Like the previous years, President Rouhani has said that the main goal of the national budget bill for the next year is also to downsize the government and cut the direct dependence on oil incomes.

"The 1400 budget bill is formulated in the framework of the general plan to reform the budget structure, general policies of the resistance economy, with long-term growth approaches by focusing on non-oil exports, actively countering the outbreak of coronavirus and reducing its negative economic effects, accelerate the completion of production assets acquisition plans, improving the business environment, paying attention to people's livelihoods with the priority of basic goods and developing a model of public-private partnership”, the president said in a session of the Resistance Economy Headquarters earlier this month.

So clearly, the government is still following its major strategies for cutting off the reliance on oil incomes and moving toward the promotion and development of non-oil exports and domestic production, yet still, the questions regarding the amount and the application of the oil revenues beg some answers.

Oil revenues

In the released version of the national budget bill, the PBO did not clearly determine a figure for the country’s oil incomes for the next Iranian calendar year and in drafting the budget bill the figures regarding the oil incomes were still left blank.

However, with simple math, we can come up with some figures and fill the blanks.

Last Wednesday, Mohammad-Baqer Nobakht, head of the Planning and Budget Organization, said: "The average oil sales this year were between 600,000 and 700,000 barrels per day, and the next year's budget bill is drafted almost based on the same estimation."

He also mentioned the oil prices based on which the next year’s budget bill has been drafted: "We have not yet determined the oil price based on which the budget will be set, but the initial estimation is around $40 a barrel."

So considering the exports of 700,000 bpd of oil and with the oil at $40 per barrel, then Iran is expected to earn $10.08 billion from selling crude oil in the next Iranian calendar year.

The figure, of course, is just an estimation and it could be very different in case of new developments regarding the U.S. sanctions on the country’s oil industry.

What the money will be spent on?

Part 1 of paragraph "b" of Note 1 of the national budget bill draft states: "The ceiling of the resources provided by the oil exports listed in row 210101 of Table No. (5) of this bill is equivalent to ............. rials which will be completely spent on the import of basic goods, livestock feed inputs, medicine, and medical equipment."
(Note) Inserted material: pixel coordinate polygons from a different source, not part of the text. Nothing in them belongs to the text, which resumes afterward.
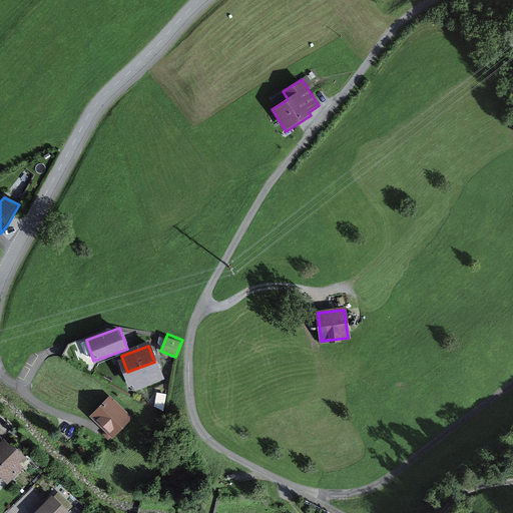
[(154,362),(127,372),(133,388),(161,378),(154,362)]
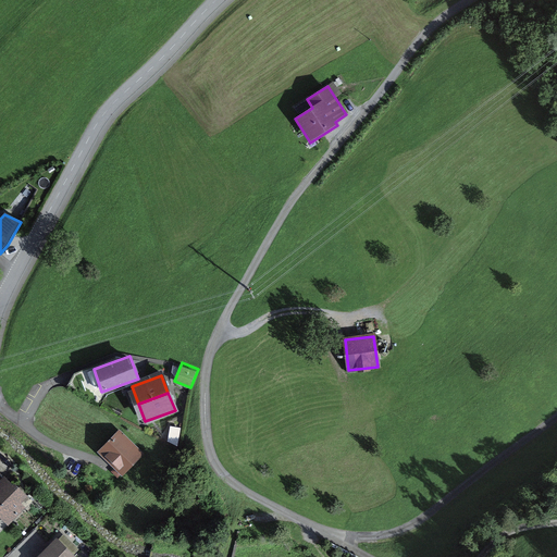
[(118,428),(98,449),(122,471),(141,450),(118,428)]
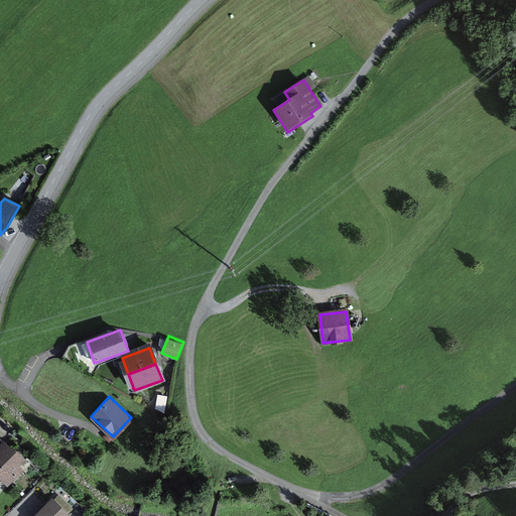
[(12,450),(4,442),(3,443),(0,446),(0,480),(7,488),(29,465),(13,448),(12,450)]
As it is clearly stated, all the revenues earned from oil sales are expected to be used for the imports of basic goods and medicine in the next year.
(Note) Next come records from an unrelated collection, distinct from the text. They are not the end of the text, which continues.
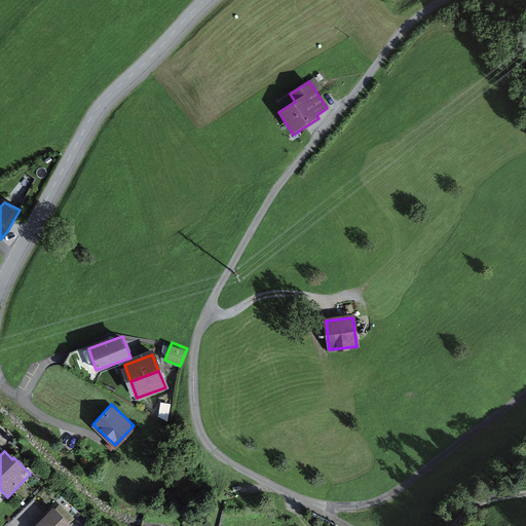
[(75,520),(60,505),(55,511),(70,524),(75,520)]
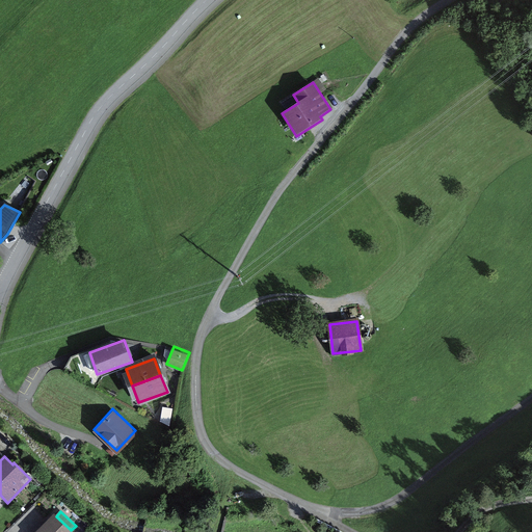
[(56,516),(54,514),(36,531),(72,531),(71,530),(56,516)]
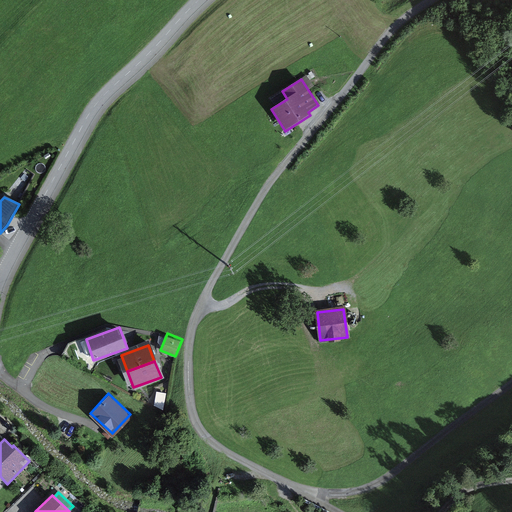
All buildings are outlined.
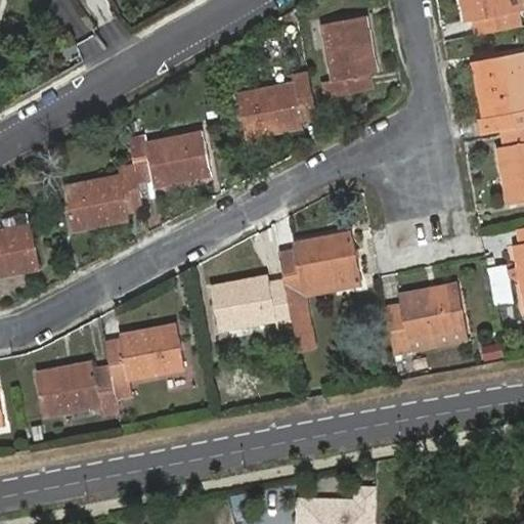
[(521,0),(462,0),(466,20),(473,19),(476,36),(521,28),(517,11),(523,10),(521,0)]
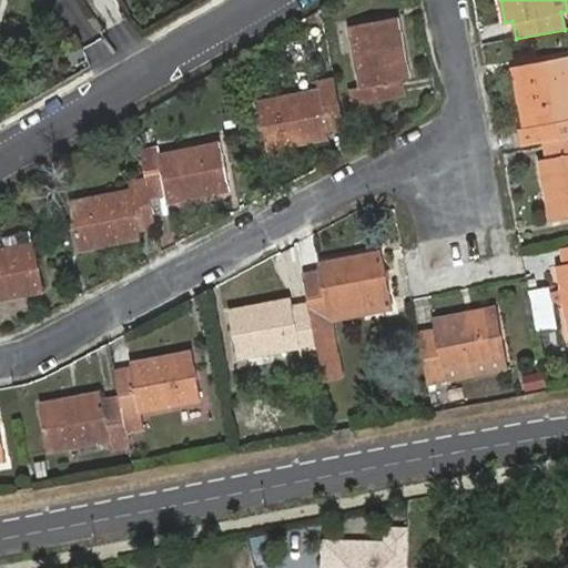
[(397,18),(350,26),(361,88),(350,90),(353,107),(404,97),(401,80),(408,79),(397,18)]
Although it should be mentioned that based on the Iranian law, the government’s share of the country’s oil income is only 47.5 percent which means, only about $5 billion of the mentioned figure will be provided to the government for the imports of the basic goods.

According to Mohammad-Baqer Nobakht, any surplus revenues earned from oil exports will not be spent on current expenses but will be used for development projects, urban transportation, e-government development, strengthening knowledge-based companies, and strengthening the health transformation plan.

Implications

A look at the mentioned figures clearly shows that the Iranian government is determined in distancing itself from the oil revenues and is not counting much on the oil incomes for its expenses.

Nobakht had previously said that the budget resources for the next year will be supplied from oil, taxation, and issuance of government bonds, so obviously oil is not going to be the main player in this regard, and that is good news.